Investment strategy: Neutral and selective
As a result, investors should continue to target a neutral risk posture relative to their goals-based or investment policy objectives. In other words, do not carry a significant overweight or underweight to risk relative to the longer-term allocation targets already established. However, within that allocation, there are several levers that may make sense to use to some degree. Commercial real estate remains attractive relative to traditional equities due to ongoing skepticism about its resilience following the pandemic. We believe such fears provide willing investors an opportunity. Within equities, small cap stocks should be preferred over large cap, and modest overweights to both international and value stocks appear justified. Traditional core fixed income should remain an underweight due to the low yield opportunities, while high yield allocations should be maintained.
EXHIBIT 9: What to Watch
These statements reflect Glenmede’s opinions or projections, which may change after the date of publication. Actual future developments may differ materially from the opinions and projections noted above.
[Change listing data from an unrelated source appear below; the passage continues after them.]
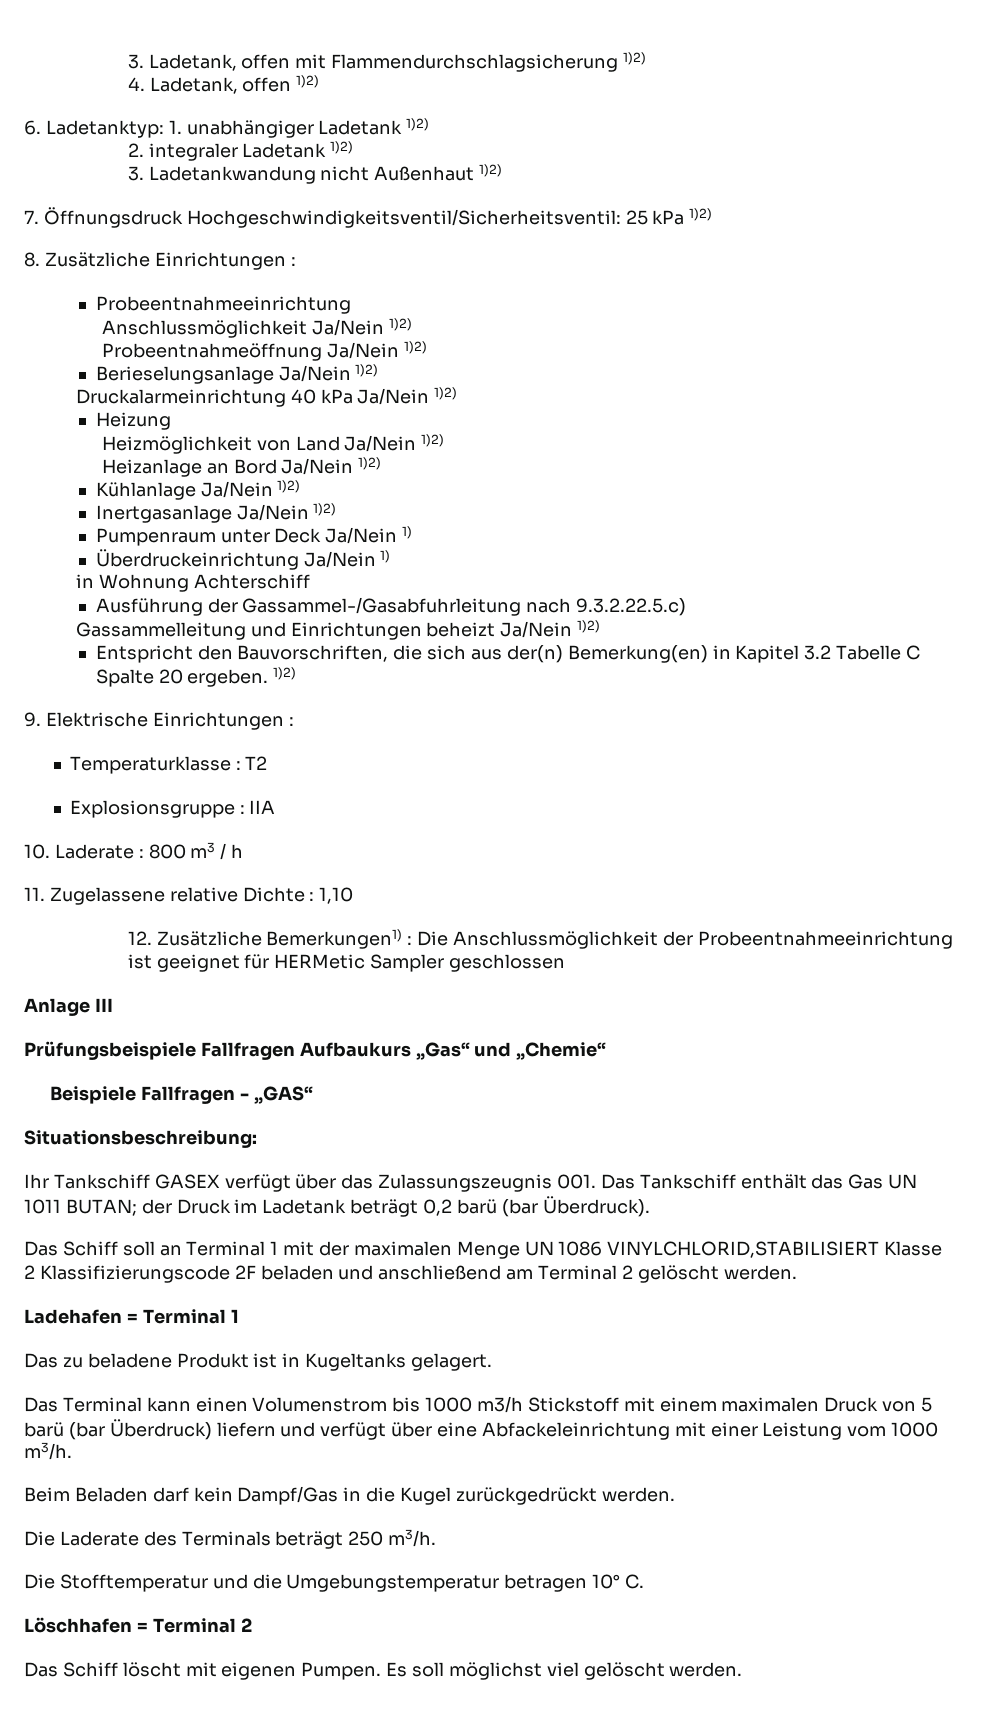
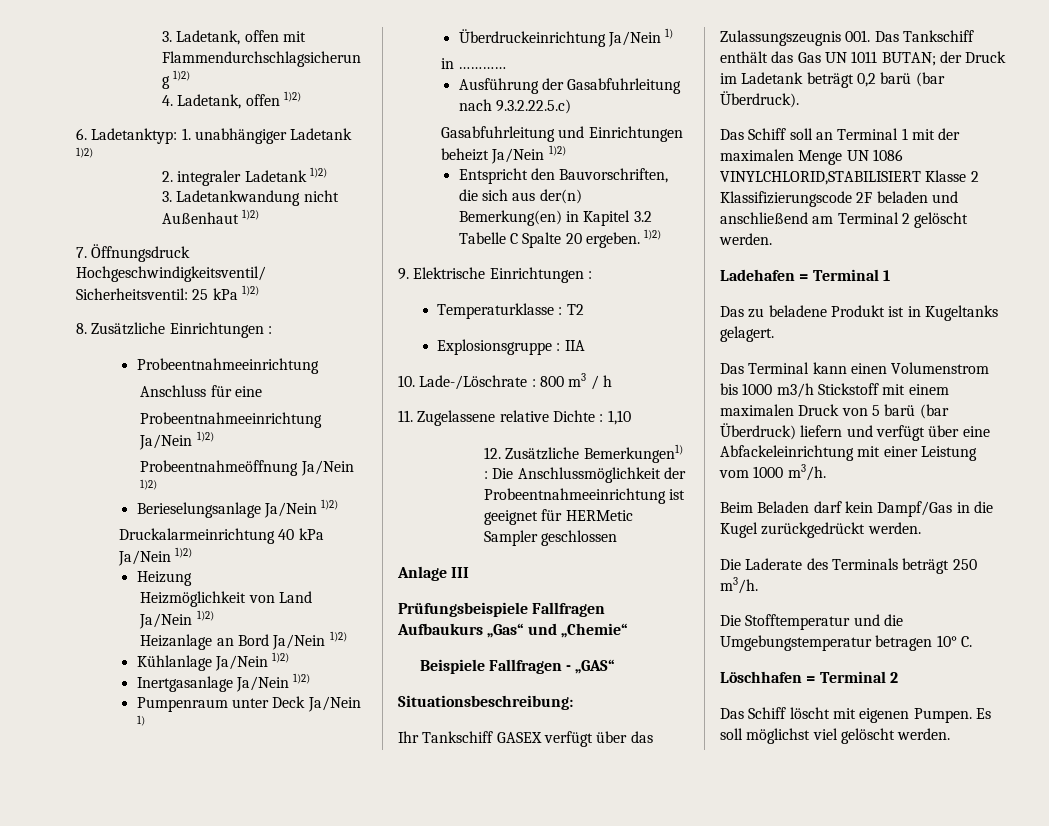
[101,320,307,338] Anschlussmöglichkeit -> [140,385,263,397] [140,412,323,428] Anschluss für eine // Probeentnahmeeinrichtung
[98,574,310,592] Wohnung Achterschiff -> [458,67,507,69] …………
[242,597,522,616] Gassammel-/Gasabfuhrleitung -> [567,78,682,94] Gasabfuhrleitung
[75,622,246,640] Gassammelleitung -> [440,126,555,142] Gasabfuhrleitung
[54,844,134,859] Laderate -> [419,375,528,390] Lade-/Löschrate

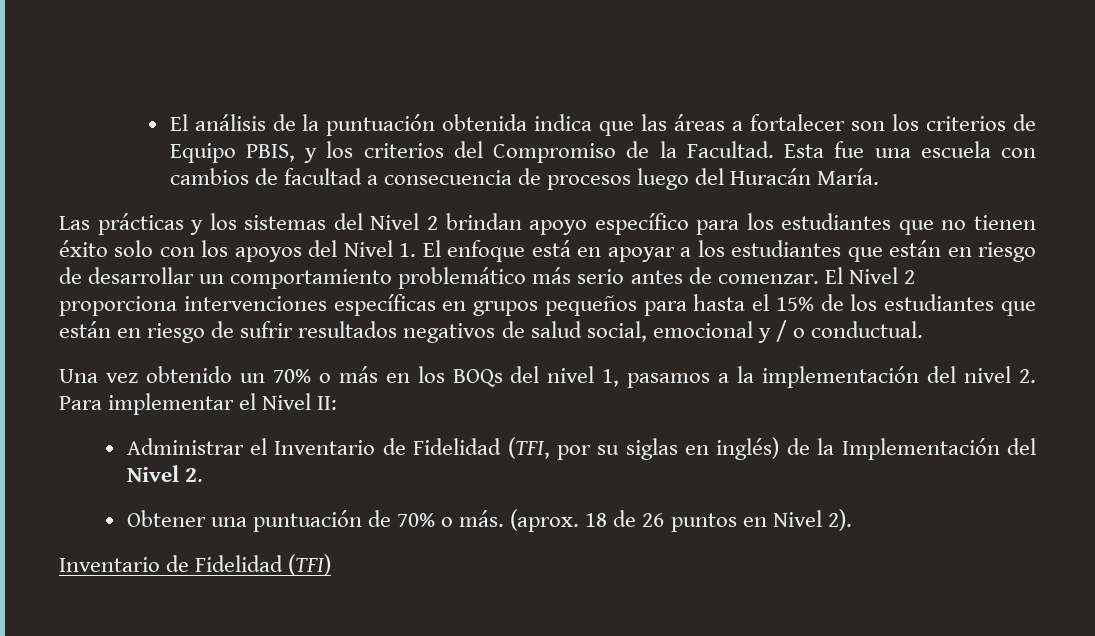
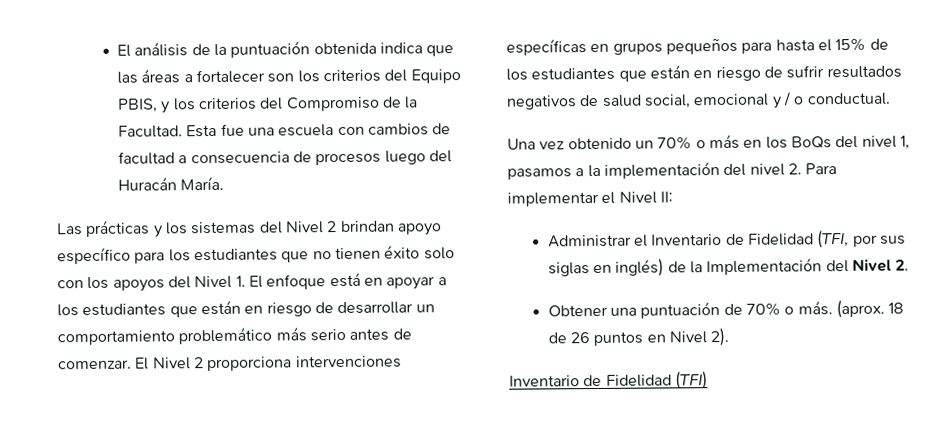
[1013,114,1037,131] de -> [384,69,408,82] del
[452,369,503,387] BOQs -> [790,136,832,149] BoQs
[597,445,620,455] su -> [880,235,907,245] sus

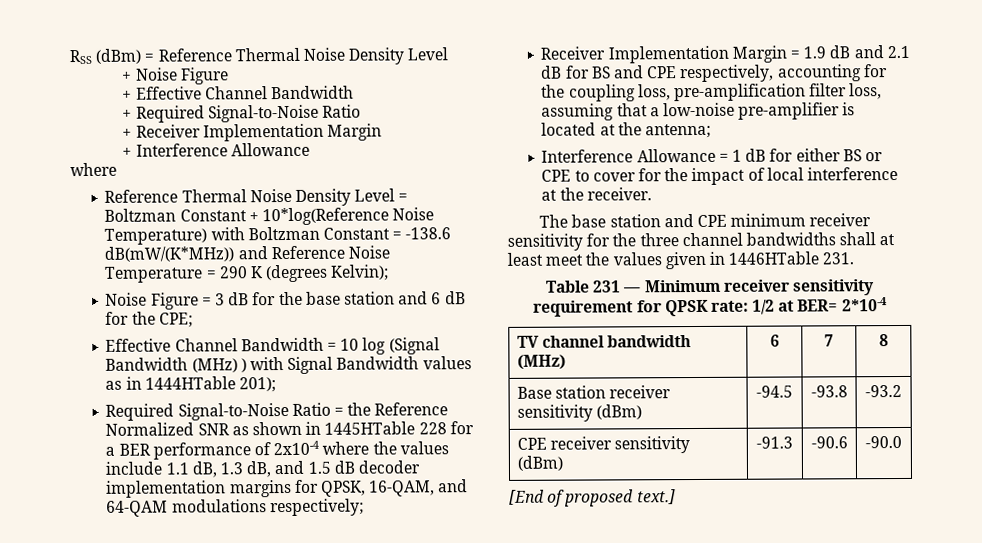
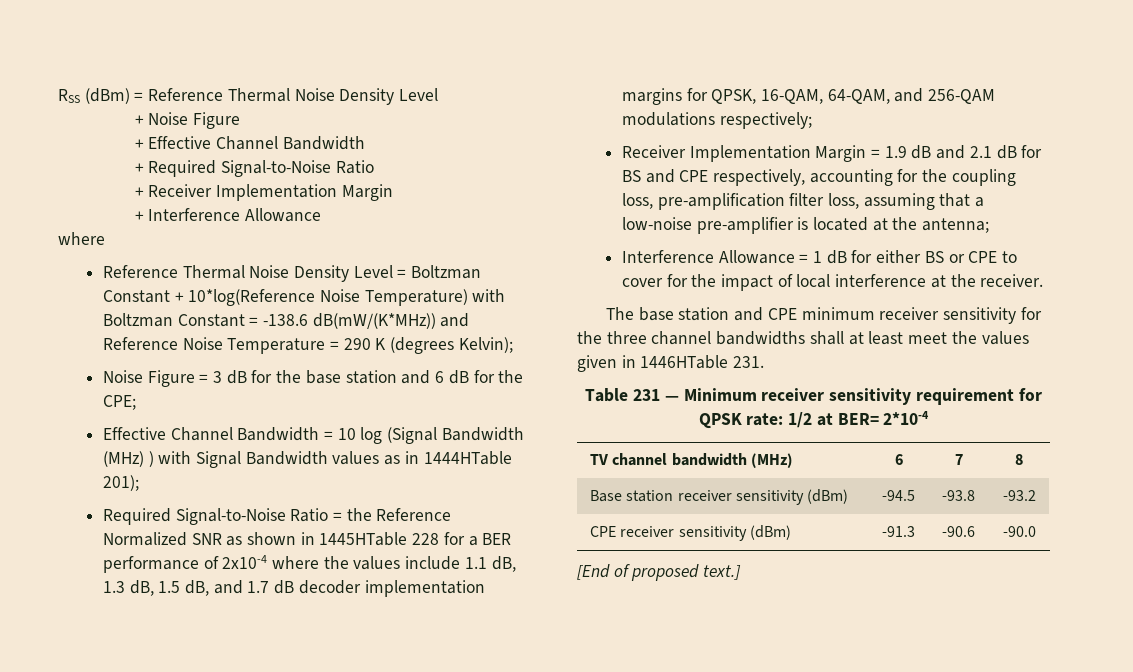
[274,460,331,475] and 1.5 -> [158,580,270,596] 1.5 dB, and 1.7
[438,479,469,493] [106,500,169,517] and 64-QAM -> [827,88,996,104] 64-QAM, and 256-QAM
What factors could cause us to reassess? Future bases of reassessment that can be identified align with the worries that make up the metaphorical wall of worry. Outlined in Exhibit 9 are key items we are watching aligned to those worries and what would cause us to rethink the recommended investment strategy. As always, the approach is to position for the expected outcomes and have a plan for monitoring and then responding to those outcomes that are not expected.
This presentation is intended to be an unconstrained review of matters of possible interest to Glenmede Trust Company clients and friends and is not intended as personalized investment advice. Advice is provided in light of a client’s applicable circumstances and may differ substantially from this presentation. Opinions or projections herein are based on information available at the time of publication and may change thereafter. Information obtained from third-party sources is assumed to be reliable, but accuracy is not guaranteed. Outcomes (including performance) may differ materially from expectations and projections noted herein due to various risks and uncertainties. Any reference to risk management or risk control does not imply that risk can be eliminated. All investments have risk. Clients are encouraged to discuss the applicability of any matter discussed herein with their Glenmede representative.